■ **Problem**
Restate the data below word for word. Leave the images out.

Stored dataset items
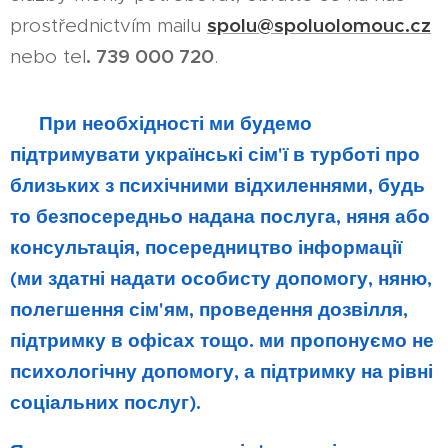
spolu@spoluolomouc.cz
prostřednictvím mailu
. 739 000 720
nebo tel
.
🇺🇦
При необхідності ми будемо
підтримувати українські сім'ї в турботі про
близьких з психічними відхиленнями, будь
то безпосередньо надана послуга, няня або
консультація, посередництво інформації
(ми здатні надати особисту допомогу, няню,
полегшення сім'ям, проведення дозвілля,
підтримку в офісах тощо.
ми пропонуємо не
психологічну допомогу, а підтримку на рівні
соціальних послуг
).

■ **Answer section**
spolu@spoluolomouc.cz
prostřednictvím mailu
. 739 000 720
nebo tel
.
🇺🇦
При необхідності ми будемо
підтримувати українські сім'ї в турботі про
близьких з психічними відхиленнями, будь
то безпосередньо надана послуга, няня або
консультація, посередництво інформації
(ми здатні надати особисту допомогу, няню,
полегшення сім'ям, проведення дозвілля,
підтримку в офісах тощо.
ми пропонуємо не
психологічну допомогу, а підтримку на рівні
соціальних послуг
).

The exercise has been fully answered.